The Blast Injury Research Coordinating Office, which was created in 2007, hosts frequent international conferences on these injuries, which impact tens of thousands of service members and veterans.
The research it has conducted and commissioned has found that exposure to blasts, especially in combat zones, can have many long-lasting effects. Beyond physical injuries that are often sustained in these explosions, service members frequently experience hearing loss and traumatic brain injuries, the latter of which is getting increased attention from the Defense Department.
It is also becoming increasingly clear that exposure to blasts has neurological impacts, some of which may not be apparent until much later.
The New York Times reported this week that blast exposure could have played a role in the deteriorating mental health of Robert R. Card II, the shooter who left 18 people dead and 13 injured in Lewiston in October. Samples from his brain are being studied by a laboratory, at Boston University, that specializes in problems associated with brain trauma.
Card was a member of the Army Reserve where he was a petroleum supply specialist. But, he also worked as a weapons instructor, specifically teaching his Army colleagues how to throw grenades.
The soldiers from his unit told the Times he could easily have been exposed to more than 10,000 blasts in all.
It is far too early to draw clear lines to what caused Card’s deadly rampage, but with what is already known about the consequences of blast exposure, it is clear that much more research needs to be done, especially into the non-combat, but frequent, exposure that military members like Card have experienced. This research can help inform changes that should be made to minimize the impacts for service members who endure frequent blast impacts.
If a better understanding of these impacts can help prevent more families from experiencing a tragedy like what happened in Lewiston, then the military has a responsibility to pursue that additional research.
Although the military has rightly heightened its awareness of and attention to the consequences of blast exposure to those who were impacted by explosions in combat zones, it is less clear that there have been investigations into how these blasts may harm those exposed in non-combat situations, like weapons training.
A 2020 assessment done by the Rand Corporation for the Department of Defense found that much needed information about military occupational blast (MOB) exposure was lacking. “There are no identified guidelines or models from which to determine what constitutes a safe level of repeated MOB exposure for the low levels often incurred in training or analogous settings,” the report said.
Rand and other researchers have made it clear that more assessments are needed.

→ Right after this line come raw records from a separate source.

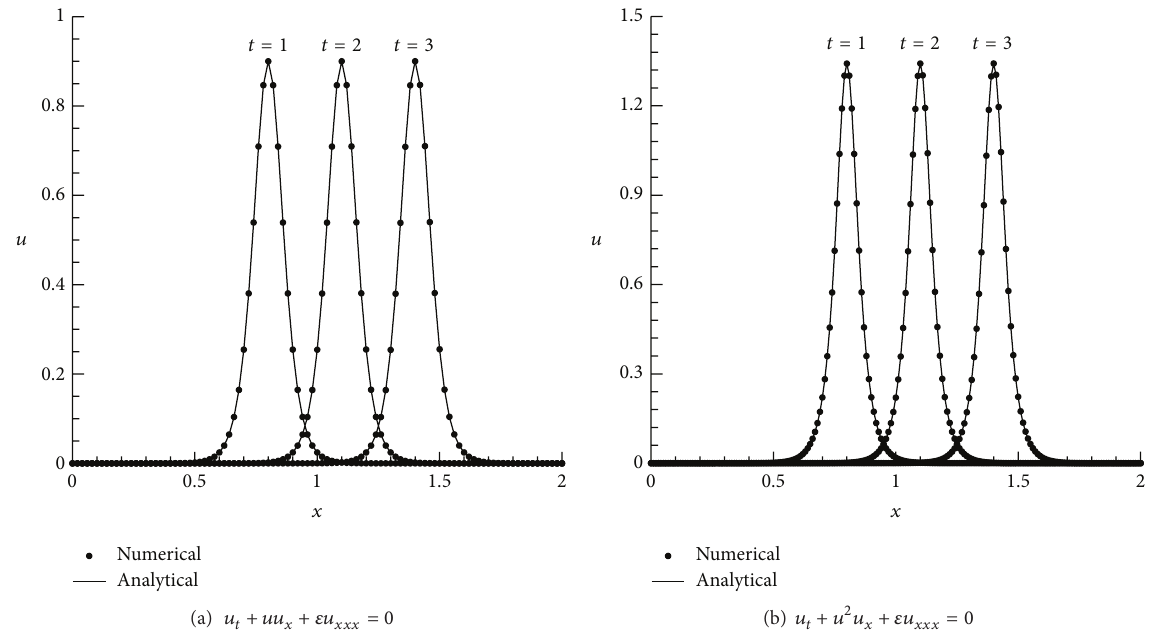
Figure 4: Numerical and analytical solutions for equation 𝑢 𝑡 +𝑢 2 𝑢 𝑥 +𝜀𝑢 𝑥𝑥𝑥 = 0 and 𝑢 𝑡 +𝑢 2 𝑢 𝑥 +𝜀𝑢 𝑥𝑥𝑥 = 0 of Example 4 at various time stages. Table 5: Error norms at different time stages for equation 𝑢 𝑡 + 𝑢𝑢 𝑥 + 𝜀𝑢 𝑥𝑥𝑥 = 0 , with initial condition (38) for 𝑛 = 1 , 𝑑𝑥 = 0.02 , and 𝑑𝑡 = 0.25 × 𝑑𝑥 2 . 𝑇 Present Dehghan and Shokri [14]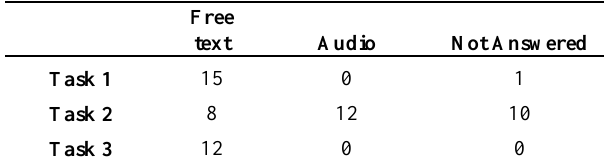
Table 7. Data entry method used by respondents.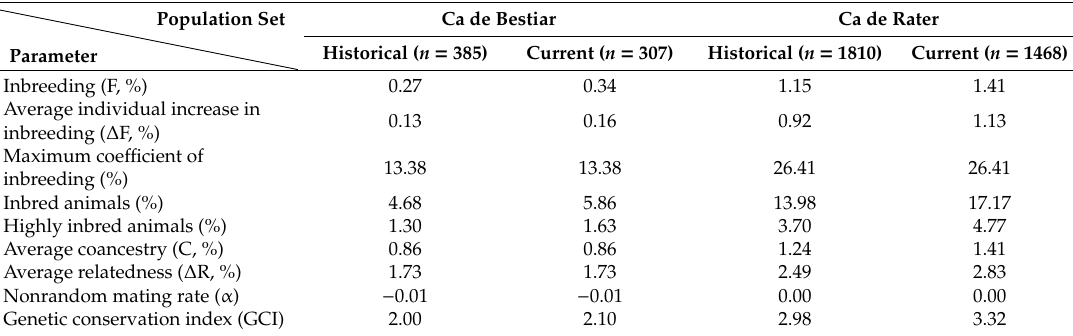
Table 2. Summary of identity-by-descent estimators, nonrandom mating rate ( α ), and genetic conservation index (GCI).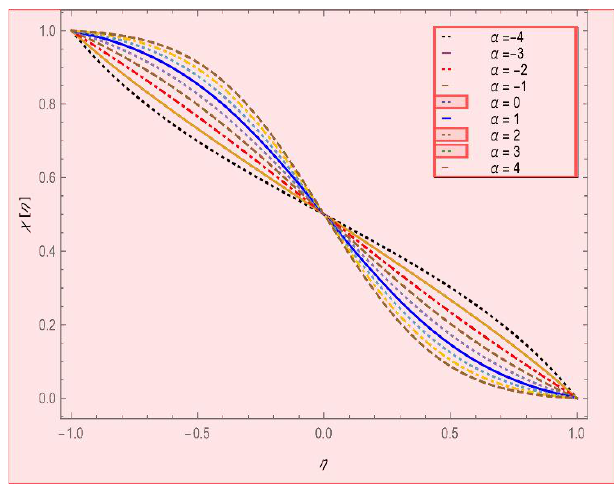
Figure 3. Concentration profiles for 𝜑 1 = 𝜑 2 = 0.01, 𝑆𝑐 = 1, 𝑀 = 1, 𝑅𝑒 = −1,𝑃𝑟 = 6.2 .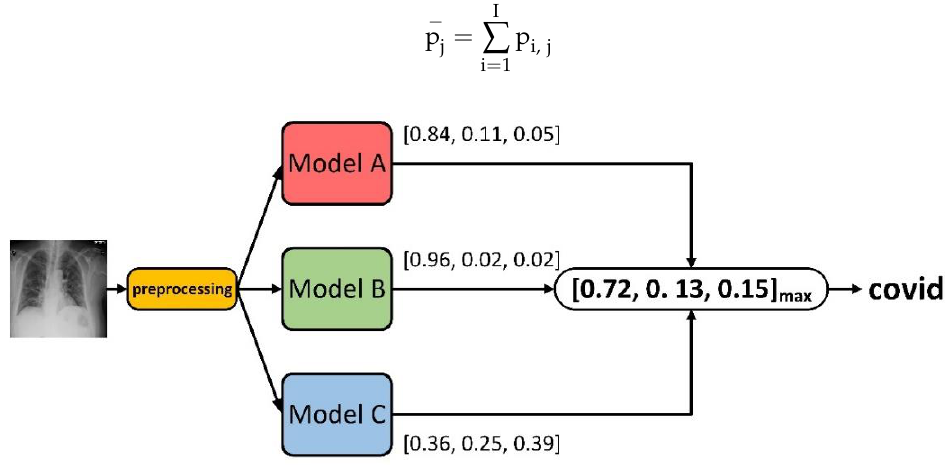
Figure 4. Schematic diagram of confidence fusion.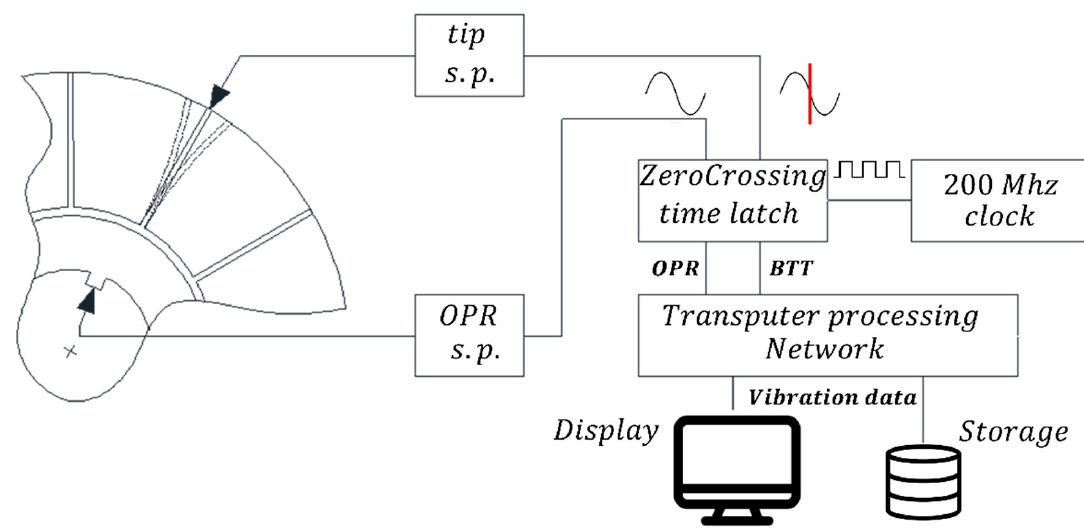
Figure 2. Reproduction of a typical blade tip-timing system (1996) [7].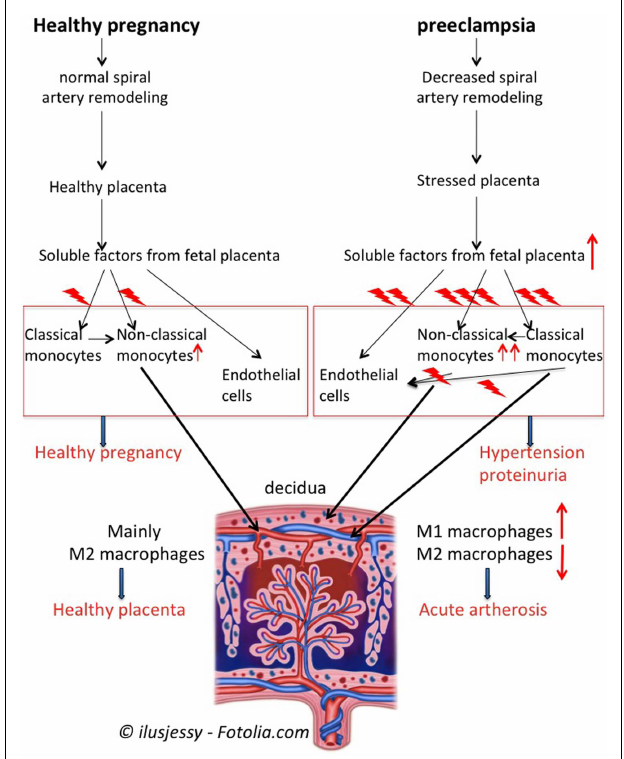
FIGURE 4 | Summary of monocytes and macrophages in pregnancy and pre-eclampsia . In healthy pregnancy, soluble factors from the villous trophoblast activate circulating monocytes, induce maturation of classical monocytes toward non-classical monocytes and affect endothelial cells. Non-classical monocytes will invade into the decidua to become M2-like macrophages to support healthy placentation and immunomodulation. During pre-eclampsia, decreased remodeling of the spiral arteries will results in a stressed placenta, which produces increased amounts or different soluble factors as compared with healthy pregnancy.The soluble factors will further activate the monocytes, induce further maturation of classical monocytes toward non-classical monocytes and activate endothelial cells. Activated monocytes, by f.i. producing cytokines, further affect monocytes and endothelial cells.This vicious circle of monocyte and endothelial cell activation results in the maternal symptoms of pre-eclampsia, i.e., hypertension and proteinuria. Moreover, activated classical and non-classical monocytes may invade into the decidua to develop into M1-like and M2-like macrophages, resulting in increased numbers of M1-like macrophages in the pre-eclamptic decidua.The M1-like macrophages may affect the spiral arteries resulting in f.i.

Here’s an assessment from a Veterans Administration press release about such research last year:
“The most important thing we can contribute to the study of blast is an understanding of who is at risk for poor outcomes following blast exposure, or potentially due to their history of blast exposure,” Jared Rowland, a member of VA’s Mid-Atlantic MIRECC (Mental Illness Research Education and Clinical Center) said in a February 2022 press release about a recent study of these impacts. “The reason for trying to understand how blast exposure is related to outcomes, such as psychiatric symptoms, is to prevent them from happening and to have effective treatments when they do.”
The Card case may be one more example of why this research is so important – to prevent future blast injuries and to more effectively treat the ones that already exist.